Gender inclusion: a climate solution

The importance of gender-inclusive climate change mitigation policies

DARIA FARMAN-FARMAIAN: It’s women’s history month, and climate change is more relevant to the conversation than ever as rising sea levels, increasing global temperatures and frequent extreme weather events disproportionately affect women. This is because women are more likely to live in poverty, face systemic violence globally and have less access to basic human rights, such as freedom of mobility and land acquisition.

Gender inequalities are deepening globally in the face of climate disasters because, according to Mayesha Alam, a leader on climate, women’s rights and conflict studies at Yale University, women and girls “overwhelmingly undertake the labor of gathering food, water and household energy resources.” Climate change makes it harder to manage these traditional household responsibilities, especially in remote rural areas.

Climate events such as natural disasters can hurt water quality and availability, forcing women to travel longer distances to collect water for cooking, cleaning and managing gardens. This means less time pursuing outside sources of income and, as a result, encourages more economic dependence. Water scarcity also impairs women’s ability to invest in their careers as they spend more money on water and energy bills and have less access to agricultural, commercial opportunities.

With resource depletion and increased global warming, alongside a lack of autonomy from missing land rights, come dangerous social impacts. According to the International Union for the Conservation of Nature, environmental stressors help fuel the rise of gender-based violence, child marriage, human trafficking and labor exploitation, which women are particularly vulnerable to. Climate displacement also disproportionately impacts women who are more likely than men to experience poverty and therefore have more challenging times recovering from climate crises. 

The dangers of climate displacement to women are seen in Northeastern Nigeria, where terrorist group Boko Haram targets women displaced from their land by drought. In this way, violence against women is used to control limited resources in challenging circumstances. 

The gendered effects of climate change are not only causing harm globally but also in our own backyard. The coronavirus pandemic has shown that women experiencing economic and racial inequalities experience disproportionately the negative effects of national and global crises, including the climate one. Because gender inequalities are worsened by racial and economic injustice, climate impacts hurt Indigenous women, low-income women, and women of color unevenly.

Climate change is both a race and gender issue. This can be clearly understood in the effects of New Orleans’ Hurricane Katrina in 2005. A study showed that during this disaster, women of color were less likely to escape or recover than other identity groups. A rise in gender-based violence and elevated levels of PTSD especially among Black women were also identified, even though the majority of rebuilding efforts were led by women. 

In this way, the inequalities that disproportionately harm women during climate crises are also the inequalities that are preventing them from getting involved in climate mitigation leadership. Though it is shown that increased female political presence leads to the creation of more ambitious climate policies, women and people of color are continually pushed out of environmental organizations.

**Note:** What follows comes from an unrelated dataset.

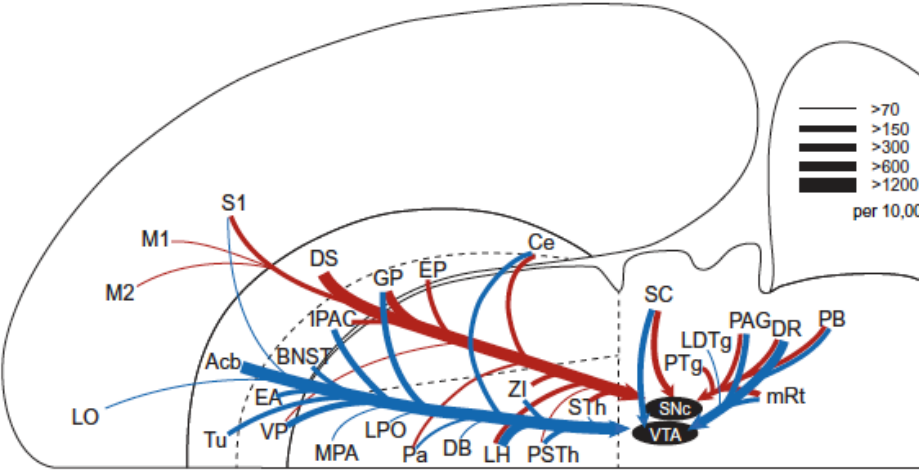
Figure 3. Horizontal-plane depiction of mono-synaptic inputs to VTA and SNc dopamine cell bodies (from [78]).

Even at the highest levels, gendered analysis is missing from climate dialogue. Gina McCarthy, White House climate advisor, has pointed to the racial justice implications of climate change but not those of gender. As the US experiences more extreme weather events, flooding, droughts and wildfires, women need to be at the focus of the dialogue. 

Domestically, the Biden administration needs to pay special attention to the role of gender in its sustainable infrastructure plan. It must apply a gendered lens to its projects, looking across all sectors including labor, housing, energy and more. Additionally, women need priority access to federal sustainability investments that are being directed towards disadvantaged communities. 

Globally, a gendered approach is just as important. In fact, gender, climate, and security are inextricably linked. The US therefore needs to engage with more female leadership abroad in climate mitigation efforts and aid must be distributed with a gendered lens in mind. 

Female inclusion within the climate dialogue is necessary at all levels. Women can be powerful fighters against climate change, evident in the work of high profile leaders such as Greta Thunberg, Sweedish environmental activist and Ugandan activist Venessa Nakate. When women have a seat at the table, the community benefits at-large through increased food security, investments in health and education and land management. 

This is evident in Kenya where Charlot Magayi is helping women replace dirty cooking stoves with clean alternatives in order to improve community health and also reduce greenhouse gas emissions. Female representation has also proven fruitful in other climate-related sectors such as science and waste-production. 25-year old Miranda Wang is the CEO and co-founder of Silicon Valley start-up BioCellection which breaks down commonly used unrecyclable plastics using a chemical technology. 

Diverse female participation is important for people facing climate change around the world. And, as climate change affects more and more communities globally and infiltrates further aspects of human life, it is clear that women’s leadership is needed across all sectors to address the universal human rights, security and economic threat that is climate change.